Given task —
In the email exchange about storing XML below, what kind of field does the writer replying to Isaac say he would use instead of an XML-friendly datatype?

Passage shown —
┄┄┄┄┄┄

Or take the old, proven approach of shredding documents into normalized
tables and serializing them back out when you need them. ... ick !! ...

Thanks,
Isaac

On Tue, Nov 30, 2010 at 2:33 PM, Rob Sargent <robjsargent(at)gmail(dot)com> wrote:

> Hello Issac,
>
> Thanks a ton.
>
> In this bizarre little corner, I'm pretty sure I would use a text field
> rather than any xml-friendly datatype. The xml content itself will be
> trivial yet dynamic :). We need just a little more rigour than a hacky
> delimited string implementation, but not much. And we guarantee the
> repeatability of the string for a given parameter set.
>
> We could also do a manual tag-value implementation, and likely would if
> we thought we were ever going to ask questions like "everything with tag
> foo value less than ten", but that's not on the table. (Today...)
>
> On 11/30/2010 12:21 PM, Isaac Dover wrote:
> > Hi,
> >
> > While hashing is certainly a good idea, you really should consider some
> > issues well before you get to that point. Trust me, this could save you
> > some headaches. First, though you're probably already aware, two XML
> > documents can be the same document, but with very different literal
> > representations. By the XML spec, these two DOMs would be equal (readers
> > would treat them somewhat differently):
> >
> > <aaa b="123" c="55" />
> > and
> > <aaa c="55" b="123" ></aaa>
> >
> > If you're looking to compare the strings literally, then you have to
> > make sure that you canonicalize both the persisted string as well as the
> > comparison in your queries. I first encountered this problem when
> > storing XML as a vendor's data type of XML rather than varchar. Upon
> > inserting, the database engine parsed the string into DOM for the XML
> > data type so that XPath and XQuery statements could be processed. This
> > is all fine and dandy until I retrieved the literal representation. The
> > document <xxx></xxx> was transformed, as in the above example, to the
> > literal <xxx />, but my select was comparing using the former
> > string. Adding to the problem was that pretty much every tool that
> > renders XML tends to hide these sort of differences in an effort to be
> > "friendly" (save Vim, of course :). It took a bit of time for me to
> > notice these small differences. Also keep in mind that document order,
> > namespaces, and space normalization are other important considerations.

┄┄┄┄┄┄

Listed entries —
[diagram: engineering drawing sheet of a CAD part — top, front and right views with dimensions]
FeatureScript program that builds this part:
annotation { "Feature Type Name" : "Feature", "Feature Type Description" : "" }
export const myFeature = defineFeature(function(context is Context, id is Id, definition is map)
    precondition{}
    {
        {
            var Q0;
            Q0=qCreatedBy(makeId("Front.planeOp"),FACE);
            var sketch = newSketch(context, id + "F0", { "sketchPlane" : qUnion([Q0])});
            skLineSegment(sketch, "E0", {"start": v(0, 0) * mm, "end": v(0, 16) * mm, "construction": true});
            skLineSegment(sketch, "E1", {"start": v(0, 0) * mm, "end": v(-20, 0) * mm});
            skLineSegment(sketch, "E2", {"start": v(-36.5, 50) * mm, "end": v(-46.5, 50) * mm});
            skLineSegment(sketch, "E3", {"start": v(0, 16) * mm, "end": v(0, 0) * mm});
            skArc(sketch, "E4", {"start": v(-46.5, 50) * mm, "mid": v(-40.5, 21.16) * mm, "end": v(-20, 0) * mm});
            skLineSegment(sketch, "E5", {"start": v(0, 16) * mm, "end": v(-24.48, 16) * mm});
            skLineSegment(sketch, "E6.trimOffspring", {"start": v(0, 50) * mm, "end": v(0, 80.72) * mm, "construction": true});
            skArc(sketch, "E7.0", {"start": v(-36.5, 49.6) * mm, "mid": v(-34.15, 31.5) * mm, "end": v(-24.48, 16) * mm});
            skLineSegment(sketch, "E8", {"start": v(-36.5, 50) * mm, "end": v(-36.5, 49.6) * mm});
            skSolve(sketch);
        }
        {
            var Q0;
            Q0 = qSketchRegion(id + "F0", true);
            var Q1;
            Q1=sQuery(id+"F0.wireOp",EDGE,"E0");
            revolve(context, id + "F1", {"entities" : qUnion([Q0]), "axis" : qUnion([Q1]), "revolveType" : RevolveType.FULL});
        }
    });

┄┄┄┄┄┄

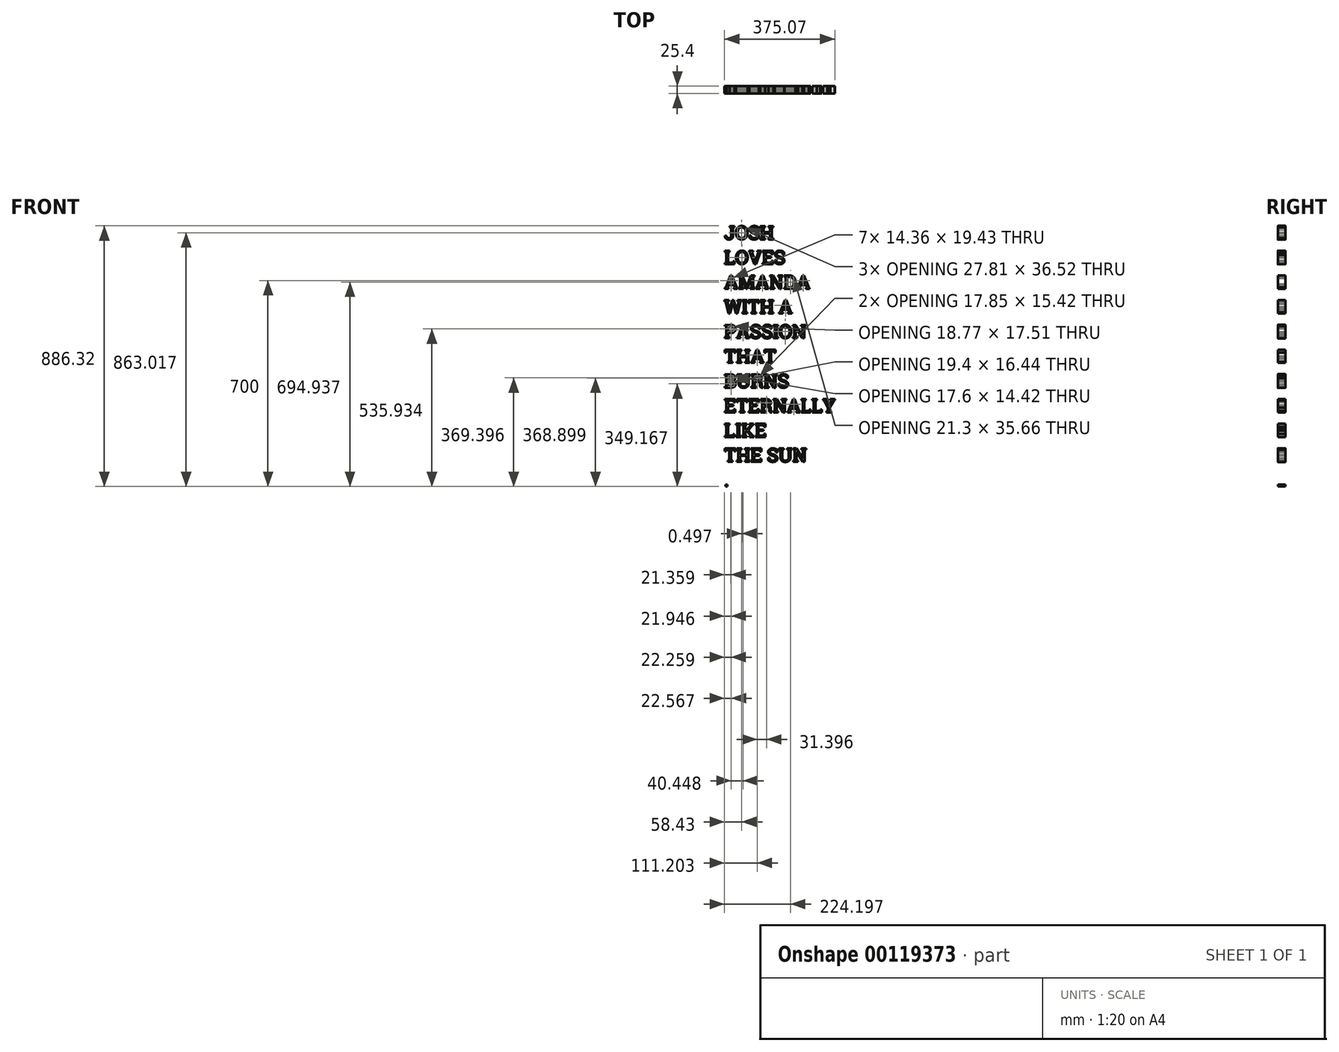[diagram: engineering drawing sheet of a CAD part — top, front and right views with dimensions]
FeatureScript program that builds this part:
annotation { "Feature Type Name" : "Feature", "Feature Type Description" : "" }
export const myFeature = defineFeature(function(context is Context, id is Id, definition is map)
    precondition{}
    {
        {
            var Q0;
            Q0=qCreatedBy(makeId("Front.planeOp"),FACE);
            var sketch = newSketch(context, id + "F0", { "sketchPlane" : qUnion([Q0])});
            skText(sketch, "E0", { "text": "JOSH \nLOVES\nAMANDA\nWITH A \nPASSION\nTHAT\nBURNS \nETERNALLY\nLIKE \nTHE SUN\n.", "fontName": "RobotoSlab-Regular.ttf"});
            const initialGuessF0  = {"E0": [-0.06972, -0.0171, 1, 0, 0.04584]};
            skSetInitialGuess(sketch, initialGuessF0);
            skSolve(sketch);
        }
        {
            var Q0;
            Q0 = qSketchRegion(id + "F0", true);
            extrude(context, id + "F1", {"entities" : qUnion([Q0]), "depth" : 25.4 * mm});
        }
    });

┄┄┄┄┄┄

Expected answer —
A text field.